In the early 1980s, high energy music found moderate mainstream popularity in Europe; while opposing both Euro disco and electro on the dance scene, it became mainstream in the gay community in the United States. Hi-NRG was reliant on technology and was all about "unfeasibly athletic dancing, bionic sex, and superhuman stamina". The freedom associated with it seemed to be embodied by a literal escape from human embodiment, and synchrony with technology. However, this was generally limited to the bodies of men as evidenced by songs titled "Menergy", and "So Many Men, So Little Time". Producers such as Bobby Orlando and Patrick Cowley created "an aural fantasy of a futuristic club populated entirely by Tom of Finland studs."

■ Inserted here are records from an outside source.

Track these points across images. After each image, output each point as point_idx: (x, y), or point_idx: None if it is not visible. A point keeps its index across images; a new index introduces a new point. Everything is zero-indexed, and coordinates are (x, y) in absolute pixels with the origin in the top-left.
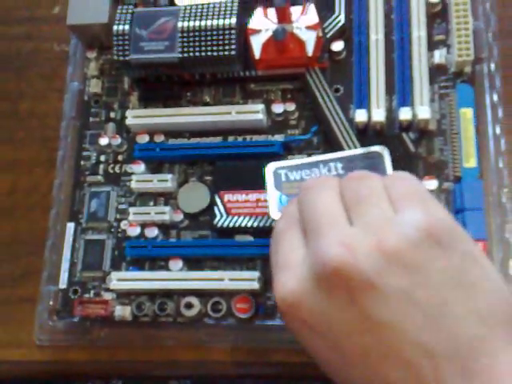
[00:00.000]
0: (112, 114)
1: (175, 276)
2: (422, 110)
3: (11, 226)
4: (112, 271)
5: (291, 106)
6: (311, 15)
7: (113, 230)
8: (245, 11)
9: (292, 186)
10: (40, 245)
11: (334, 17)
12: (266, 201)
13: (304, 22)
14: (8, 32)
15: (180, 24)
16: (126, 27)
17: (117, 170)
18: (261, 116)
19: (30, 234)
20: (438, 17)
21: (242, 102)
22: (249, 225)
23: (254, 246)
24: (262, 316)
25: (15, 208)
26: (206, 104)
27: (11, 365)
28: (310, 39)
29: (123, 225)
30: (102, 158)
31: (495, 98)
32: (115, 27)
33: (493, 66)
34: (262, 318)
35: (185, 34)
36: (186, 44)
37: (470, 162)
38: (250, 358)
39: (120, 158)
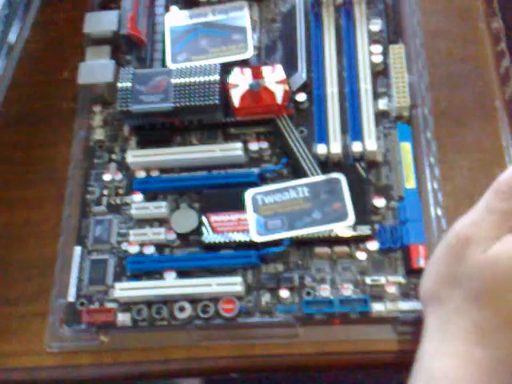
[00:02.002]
0: (114, 156)
1: (169, 284)
2: (370, 143)
3: (25, 252)
4: (115, 283)
5: (264, 145)
6: (279, 73)
7: (114, 250)
8: (224, 71)
9: (268, 208)
10: (49, 268)
11: (297, 74)
12: (245, 220)
13: (273, 78)
14: (24, 92)
15: (173, 80)
16: (129, 84)
17: (118, 200)
18: (240, 153)
19: (41, 258)
20: (380, 74)
21: (224, 143)
22: (232, 240)
23: (236, 257)
24: (244, 315)
25: (28, 237)
26: (193, 145)
27: (23, 371)
28: (278, 91)
29: (123, 246)
30: (105, 191)
31: (428, 135)
32: (119, 84)
33: (426, 110)
34: (243, 317)
35: (177, 88)
36: (177, 96)
37: (410, 184)
38: (235, 352)
39: (120, 191)
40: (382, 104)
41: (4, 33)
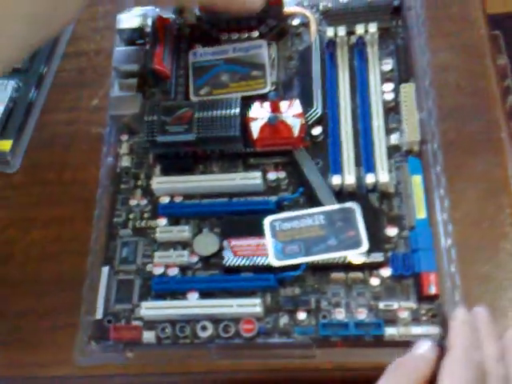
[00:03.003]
0: (139, 182)
1: (192, 304)
2: (383, 175)
3: (56, 267)
4: (141, 302)
5: (282, 174)
6: (296, 107)
7: (140, 271)
8: (244, 105)
9: (285, 234)
10: (78, 283)
11: (313, 109)
12: (264, 245)
13: (291, 112)
14: (56, 118)
15: (197, 113)
16: (155, 117)
17: (143, 224)
18: (258, 181)
19: (71, 274)
20: (392, 110)
21: (244, 172)
22: (251, 263)
23: (256, 280)
24: (263, 335)
25: (60, 253)
26: (215, 173)
27: (52, 380)
28: (295, 125)
29: (148, 267)
30: (131, 215)
31: (438, 168)
32: (146, 117)
33: (435, 145)
34: (263, 337)
35: (200, 120)
36: (200, 127)
37: (421, 214)
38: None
39: (145, 215)
40: (394, 139)
41: (34, 64)
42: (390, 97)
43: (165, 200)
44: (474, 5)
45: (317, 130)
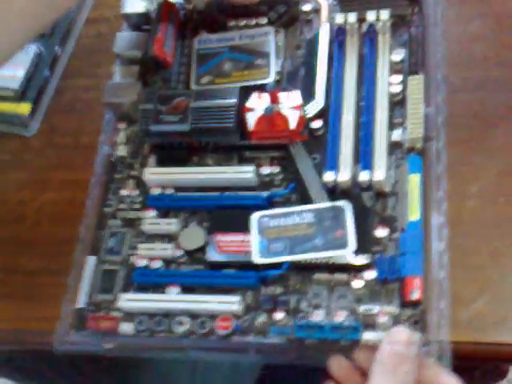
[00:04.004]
0: (133, 172)
1: (171, 298)
2: (378, 173)
3: (68, 229)
4: (121, 294)
5: (276, 169)
6: (296, 98)
7: (124, 262)
8: (246, 95)
9: (272, 231)
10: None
11: (315, 101)
12: (249, 241)
13: (289, 103)
14: (75, 84)
15: (193, 103)
16: (151, 105)
17: (132, 215)
18: (251, 175)
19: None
20: (398, 104)
21: (237, 165)
22: (234, 260)
23: (237, 277)
24: (239, 333)
25: (72, 216)
26: (208, 166)
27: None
28: (292, 117)
29: (132, 259)
30: (122, 205)
31: (440, 168)
32: (141, 105)
33: (440, 143)
34: (238, 335)
35: (196, 110)
36: (195, 117)
37: (415, 216)
38: None
39: (136, 206)
40: (397, 135)
41: (56, 29)
42: (397, 89)
43: (155, 191)
44: None
45: (317, 124)
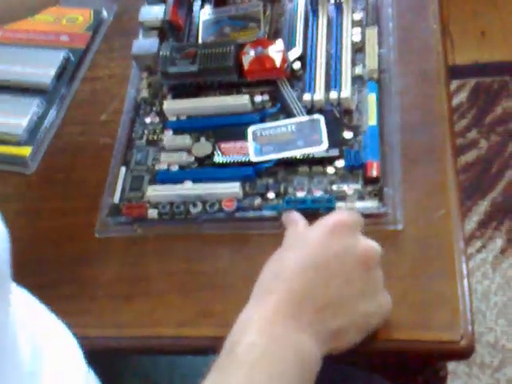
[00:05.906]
0: (154, 108)
1: (186, 187)
2: (344, 92)
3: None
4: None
5: (266, 97)
6: (279, 45)
7: (149, 170)
8: (241, 47)
9: (264, 138)
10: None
11: (295, 48)
12: (246, 147)
13: (274, 48)
14: (70, 130)
15: (200, 50)
16: (168, 53)
17: (154, 137)
18: (246, 101)
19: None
20: (359, 51)
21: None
22: (235, 160)
23: (238, 171)
24: (241, 210)
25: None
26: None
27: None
28: (277, 58)
29: (156, 167)
30: (146, 131)
31: (393, 89)
32: (161, 52)
33: (392, 72)
34: (240, 212)
35: (203, 56)
36: (202, 60)
37: (372, 121)
38: None
39: (157, 130)
40: (358, 69)
41: (57, 86)
42: (357, 39)
43: (172, 118)
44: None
45: (297, 65)
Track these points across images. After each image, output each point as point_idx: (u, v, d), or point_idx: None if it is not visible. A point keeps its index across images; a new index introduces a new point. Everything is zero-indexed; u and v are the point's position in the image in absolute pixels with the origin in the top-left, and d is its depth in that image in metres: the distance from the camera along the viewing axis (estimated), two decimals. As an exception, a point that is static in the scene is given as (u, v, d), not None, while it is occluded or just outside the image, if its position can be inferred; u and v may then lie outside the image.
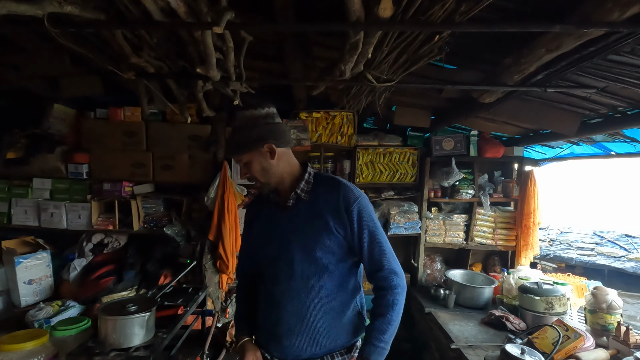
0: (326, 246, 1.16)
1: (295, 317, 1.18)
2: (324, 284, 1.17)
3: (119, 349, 1.33)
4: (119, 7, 1.19)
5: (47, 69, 2.23)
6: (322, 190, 1.20)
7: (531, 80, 1.68)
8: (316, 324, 1.17)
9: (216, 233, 2.64)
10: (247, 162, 1.17)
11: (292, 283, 1.18)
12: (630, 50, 1.44)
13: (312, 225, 1.17)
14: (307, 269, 1.17)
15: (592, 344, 1.93)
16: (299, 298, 1.18)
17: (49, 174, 2.75)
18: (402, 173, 2.95)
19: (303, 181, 1.20)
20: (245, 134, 1.14)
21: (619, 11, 1.05)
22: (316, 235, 1.16)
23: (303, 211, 1.19)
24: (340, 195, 1.16)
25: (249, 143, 1.13)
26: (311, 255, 1.16)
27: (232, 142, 1.17)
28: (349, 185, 1.21)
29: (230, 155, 1.20)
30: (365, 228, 1.16)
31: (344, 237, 1.17)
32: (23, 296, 2.35)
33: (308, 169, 1.24)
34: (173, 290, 1.89)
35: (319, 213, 1.16)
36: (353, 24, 1.17)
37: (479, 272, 3.01)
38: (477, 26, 1.19)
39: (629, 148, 2.36)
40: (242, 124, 1.15)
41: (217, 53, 1.47)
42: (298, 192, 1.19)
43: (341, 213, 1.15)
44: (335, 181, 1.22)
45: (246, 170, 1.19)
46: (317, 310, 1.17)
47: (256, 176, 1.18)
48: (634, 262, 4.06)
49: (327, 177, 1.26)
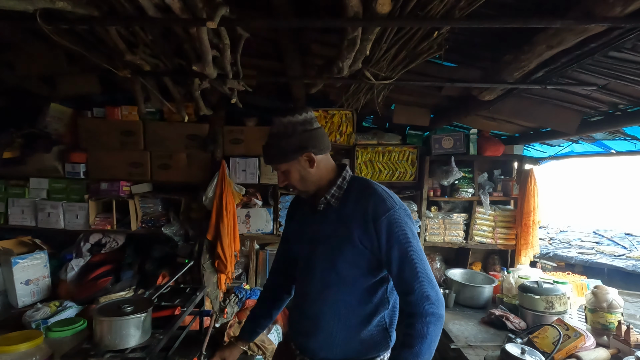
0: (349, 258, 1.09)
1: (312, 322, 1.16)
2: (343, 296, 1.12)
3: (114, 350, 1.31)
4: (113, 2, 1.17)
5: (43, 67, 2.21)
6: (353, 198, 1.12)
7: (531, 78, 1.66)
8: (332, 333, 1.13)
9: (214, 232, 2.63)
10: (285, 171, 1.13)
11: (312, 289, 1.16)
12: (631, 46, 1.42)
13: (336, 235, 1.11)
14: (326, 278, 1.13)
15: (593, 344, 1.91)
16: (317, 305, 1.15)
17: (45, 174, 2.73)
18: (402, 172, 2.94)
19: (335, 187, 1.14)
20: (283, 142, 1.09)
21: (621, 6, 1.04)
22: (339, 245, 1.10)
23: (331, 218, 1.14)
24: (369, 205, 1.07)
25: (288, 153, 1.09)
26: (333, 265, 1.11)
27: (270, 150, 1.13)
28: (383, 193, 1.10)
29: (268, 164, 1.16)
30: (396, 244, 1.04)
31: (370, 250, 1.08)
32: (20, 297, 2.34)
33: (343, 173, 1.17)
34: (170, 291, 1.87)
35: (345, 222, 1.10)
36: (351, 20, 1.16)
37: (479, 271, 3.00)
38: (476, 22, 1.17)
39: (630, 146, 2.34)
40: (280, 131, 1.10)
41: (214, 50, 1.46)
42: (328, 197, 1.14)
43: (368, 225, 1.06)
44: (369, 189, 1.12)
45: (284, 178, 1.15)
46: (334, 320, 1.13)
47: (294, 185, 1.15)
48: (634, 261, 4.04)
49: (362, 182, 1.16)
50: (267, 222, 2.91)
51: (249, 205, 2.89)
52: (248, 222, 2.90)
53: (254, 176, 2.82)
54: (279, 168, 1.14)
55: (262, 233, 2.93)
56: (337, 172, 1.18)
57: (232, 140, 2.78)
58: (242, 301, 2.72)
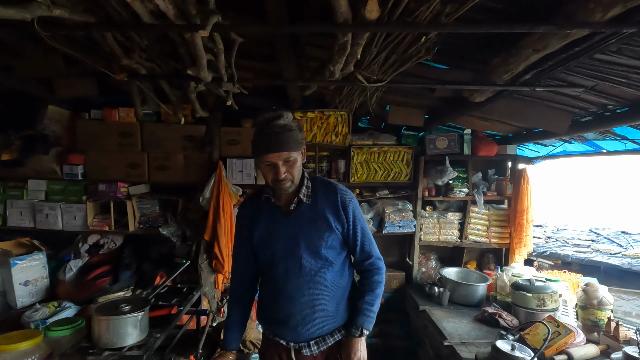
0: (328, 243, 1.30)
1: (308, 307, 1.30)
2: (328, 275, 1.32)
3: (112, 348, 1.34)
4: (109, 9, 1.20)
5: (41, 70, 2.23)
6: (321, 194, 1.33)
7: (520, 80, 1.69)
8: (326, 309, 1.32)
9: (212, 233, 2.65)
10: (293, 160, 1.24)
11: (302, 279, 1.30)
12: (616, 49, 1.46)
13: (316, 226, 1.30)
14: (314, 265, 1.30)
15: (583, 340, 1.95)
16: (310, 291, 1.30)
17: (44, 175, 2.75)
18: (397, 172, 2.97)
19: (304, 186, 1.32)
20: (294, 133, 1.21)
21: (601, 12, 1.07)
22: (320, 234, 1.30)
23: (306, 213, 1.31)
24: (338, 197, 1.32)
25: (298, 143, 1.23)
26: (316, 252, 1.30)
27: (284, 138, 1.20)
28: (342, 187, 1.37)
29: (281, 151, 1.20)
30: (358, 224, 1.34)
31: (341, 233, 1.33)
32: (19, 297, 2.36)
33: (305, 174, 1.35)
34: (168, 290, 1.90)
35: (321, 214, 1.30)
36: (341, 26, 1.19)
37: (473, 270, 3.03)
38: (463, 27, 1.20)
39: (620, 146, 2.38)
40: (287, 124, 1.21)
41: (208, 54, 1.48)
42: (301, 196, 1.31)
43: (340, 213, 1.31)
44: (331, 185, 1.36)
45: (287, 169, 1.23)
46: (326, 297, 1.31)
47: (295, 175, 1.26)
48: (630, 259, 4.09)
49: (321, 180, 1.39)
50: (263, 222, 2.93)
51: (246, 205, 2.91)
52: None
53: (251, 177, 2.84)
54: (289, 157, 1.22)
55: (259, 233, 2.95)
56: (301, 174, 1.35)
57: (229, 141, 2.81)
58: (240, 300, 2.75)
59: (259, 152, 1.21)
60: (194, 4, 1.16)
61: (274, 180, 1.24)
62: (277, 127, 1.19)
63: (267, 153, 1.19)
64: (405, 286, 3.12)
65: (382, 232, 2.96)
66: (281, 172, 1.21)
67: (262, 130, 1.21)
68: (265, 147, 1.20)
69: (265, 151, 1.20)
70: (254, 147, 1.24)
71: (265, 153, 1.20)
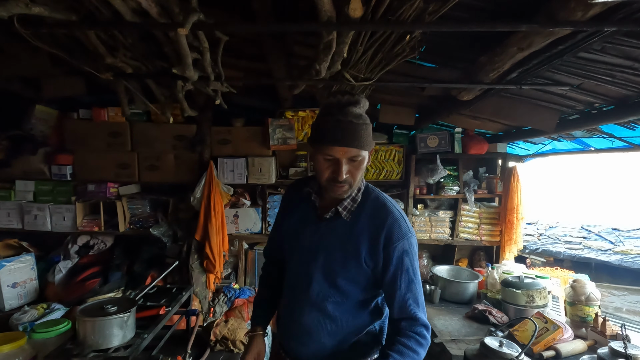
0: (351, 276, 1.06)
1: (305, 331, 1.12)
2: (339, 308, 1.08)
3: (97, 349, 1.33)
4: (90, 7, 1.19)
5: (27, 69, 2.20)
6: (367, 214, 1.06)
7: (507, 78, 1.70)
8: (324, 343, 1.10)
9: (203, 233, 2.64)
10: (360, 161, 1.00)
11: (307, 298, 1.10)
12: (600, 48, 1.47)
13: (342, 250, 1.05)
14: (324, 291, 1.08)
15: (571, 335, 1.97)
16: (310, 315, 1.10)
17: (31, 176, 2.73)
18: (388, 171, 2.98)
19: (349, 198, 1.07)
20: (369, 129, 0.99)
21: (581, 11, 1.08)
22: (344, 261, 1.05)
23: (338, 230, 1.07)
24: (384, 227, 1.02)
25: (371, 141, 1.00)
26: (332, 280, 1.07)
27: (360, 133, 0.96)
28: (399, 217, 1.05)
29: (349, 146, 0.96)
30: (404, 273, 1.02)
31: (372, 270, 1.05)
32: (7, 300, 2.34)
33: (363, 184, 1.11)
34: (157, 291, 1.89)
35: (354, 239, 1.04)
36: (325, 24, 1.19)
37: (465, 268, 3.05)
38: (446, 25, 1.21)
39: (607, 143, 2.41)
40: (363, 114, 0.99)
41: (194, 53, 1.48)
42: (340, 209, 1.06)
43: (378, 247, 1.02)
44: (385, 208, 1.06)
45: (350, 169, 0.99)
46: (327, 330, 1.10)
47: (357, 177, 1.02)
48: (620, 255, 4.13)
49: (378, 198, 1.09)
50: (255, 222, 2.93)
51: (237, 205, 2.91)
52: (237, 222, 2.92)
53: (242, 176, 2.83)
54: (357, 156, 0.98)
55: (250, 233, 2.95)
56: None
57: (220, 140, 2.80)
58: (231, 300, 2.75)
59: (323, 140, 0.97)
60: (177, 2, 1.16)
61: (330, 179, 1.00)
62: (352, 116, 0.95)
63: (334, 145, 0.95)
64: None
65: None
66: (342, 171, 0.97)
67: (333, 115, 0.95)
68: (332, 137, 0.95)
69: (332, 141, 0.95)
70: (317, 133, 1.00)
71: (332, 144, 0.95)
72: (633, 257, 4.03)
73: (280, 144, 2.75)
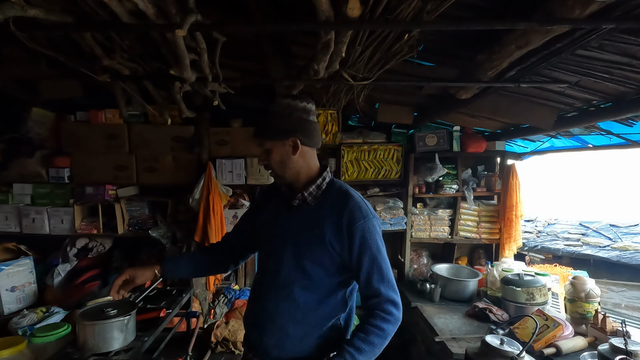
0: (317, 257, 1.11)
1: (268, 317, 1.15)
2: (304, 293, 1.13)
3: (98, 353, 1.32)
4: (86, 9, 1.18)
5: (23, 72, 2.19)
6: (331, 200, 1.14)
7: (505, 76, 1.70)
8: (287, 329, 1.13)
9: (202, 234, 2.63)
10: (268, 149, 1.14)
11: (274, 284, 1.16)
12: (598, 45, 1.48)
13: (308, 233, 1.12)
14: (291, 274, 1.13)
15: (571, 332, 1.97)
16: (276, 301, 1.15)
17: (29, 179, 2.70)
18: (387, 170, 2.98)
19: (314, 185, 1.15)
20: (276, 121, 1.11)
21: (579, 8, 1.08)
22: (309, 244, 1.12)
23: (305, 216, 1.15)
24: (346, 210, 1.09)
25: (277, 132, 1.11)
26: (299, 263, 1.12)
27: (262, 124, 1.13)
28: (360, 201, 1.13)
29: (255, 137, 1.15)
30: (367, 251, 1.08)
31: (338, 253, 1.10)
32: (6, 303, 2.32)
33: (324, 174, 1.18)
34: (157, 293, 1.88)
35: (319, 222, 1.11)
36: (323, 24, 1.18)
37: (464, 266, 3.06)
38: (444, 24, 1.21)
39: (605, 140, 2.41)
40: (277, 110, 1.12)
41: (192, 54, 1.47)
42: (305, 194, 1.15)
43: (342, 229, 1.08)
44: (346, 194, 1.14)
45: (265, 157, 1.16)
46: (291, 317, 1.13)
47: (273, 166, 1.15)
48: (618, 251, 4.16)
49: (341, 187, 1.18)
50: (255, 223, 2.92)
51: (237, 206, 2.90)
52: (236, 222, 2.90)
53: (241, 177, 2.83)
54: (263, 145, 1.14)
55: (250, 233, 2.94)
56: (319, 172, 1.19)
57: (218, 141, 2.78)
58: (231, 302, 2.74)
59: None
60: (174, 3, 1.15)
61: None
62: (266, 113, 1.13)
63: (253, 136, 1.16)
64: (397, 283, 3.12)
65: (374, 230, 2.96)
66: (260, 158, 1.17)
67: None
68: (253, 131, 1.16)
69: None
70: None
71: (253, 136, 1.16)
72: (631, 253, 4.05)
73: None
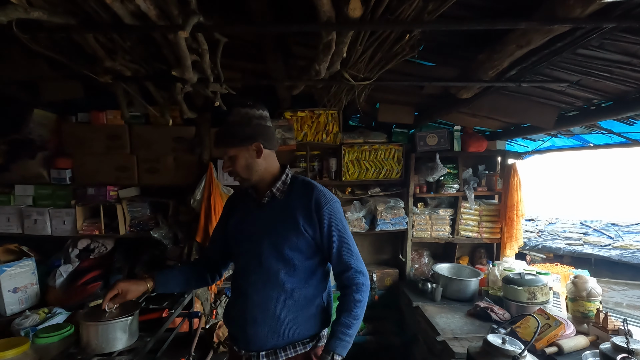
0: (294, 244, 1.23)
1: (259, 308, 1.24)
2: (289, 278, 1.24)
3: (101, 354, 1.33)
4: (88, 11, 1.18)
5: (24, 74, 2.19)
6: (296, 192, 1.27)
7: (505, 76, 1.71)
8: (279, 315, 1.23)
9: (203, 235, 2.64)
10: (232, 156, 1.22)
11: (260, 276, 1.25)
12: (598, 44, 1.48)
13: (283, 224, 1.24)
14: (274, 264, 1.24)
15: (573, 331, 1.97)
16: (265, 290, 1.24)
17: (31, 180, 2.71)
18: (388, 169, 2.98)
19: (279, 181, 1.28)
20: (237, 129, 1.20)
21: (580, 7, 1.08)
22: (286, 233, 1.23)
23: (276, 209, 1.27)
24: (312, 198, 1.24)
25: (240, 139, 1.20)
26: (279, 252, 1.23)
27: (224, 135, 1.22)
28: (322, 189, 1.29)
29: (219, 147, 1.23)
30: (335, 230, 1.24)
31: (312, 237, 1.24)
32: (8, 305, 2.32)
33: (286, 171, 1.32)
34: (159, 293, 1.89)
35: (291, 213, 1.24)
36: (324, 25, 1.19)
37: (466, 265, 3.06)
38: (445, 24, 1.21)
39: (606, 139, 2.41)
40: (236, 120, 1.21)
41: (193, 55, 1.47)
42: (274, 190, 1.27)
43: (312, 214, 1.23)
44: (310, 185, 1.29)
45: (230, 164, 1.24)
46: (281, 302, 1.23)
47: (238, 171, 1.24)
48: (620, 250, 4.16)
49: (303, 180, 1.33)
50: (256, 223, 2.92)
51: (238, 206, 2.90)
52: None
53: (242, 177, 2.83)
54: (227, 152, 1.22)
55: (251, 234, 2.94)
56: (281, 170, 1.32)
57: (219, 142, 2.79)
58: (233, 302, 2.74)
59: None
60: (176, 4, 1.15)
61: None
62: (225, 123, 1.22)
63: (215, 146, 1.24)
64: (398, 283, 3.13)
65: (375, 229, 2.97)
66: (225, 165, 1.25)
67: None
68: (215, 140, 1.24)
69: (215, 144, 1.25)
70: None
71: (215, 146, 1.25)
72: (632, 252, 4.05)
73: (280, 145, 2.75)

During the same period, a genre of music styled as "hi-NRG" (EDM) became popular in Canada and the UK. The most popular groups of this style are Trans-X and Lime. The genre is also closely related to space disco; bands of this genre include Koto, Laserdance, and Cerrone. The hi-NRG sound also influenced techno and house music.

=== Commercial success ===
In 1983 in the UK, music magazine Record Mirror began publishing a weekly hi-NRG chart. The style entered the British mainstream, with hits on the UK pop and dance charts (followed by the US dance charts), such as Hazell Dean's "Searchin' (I Gotta Find a Man)" and Evelyn Thomas's "High Energy".

In the mid-1980s, hi-NRG producers in the dance and pop charts included Ian Levine and Stock Aitken Waterman, both of whom worked with many different artists. Stock Aitken Waterman had two of the most successful hi-NRG singles ever with their productions of Dead or Alive's "You Spin Me Round (Like a Record)" (UK #1, CAN #1, US #11 in 1985) and Bananarama's "Venus" (US #1, CAN #1, UK #8 in 1986). They also brought the genre full-circle, in a sense, by writing and producing Donna Summer's 1989 hit "This Time I Know It's for Real" (UK #3, CAN #7, US #7).

American music magazine Dance Music Report published hi-NRG charts (and related industry news) in the mid- to late 1980s, as the genre reached its peak. By 1990, however, techno and rave music had superseded hi-NRG in popularity in many dance clubs. Despite this, hi-NRG music is still being produced and played in various forms, including many remixed versions of mainstream pop hits, some with re-recorded vocals. Later in the 1990s, nu-NRG music, a form of trance music evolved from hi-NRG, was born.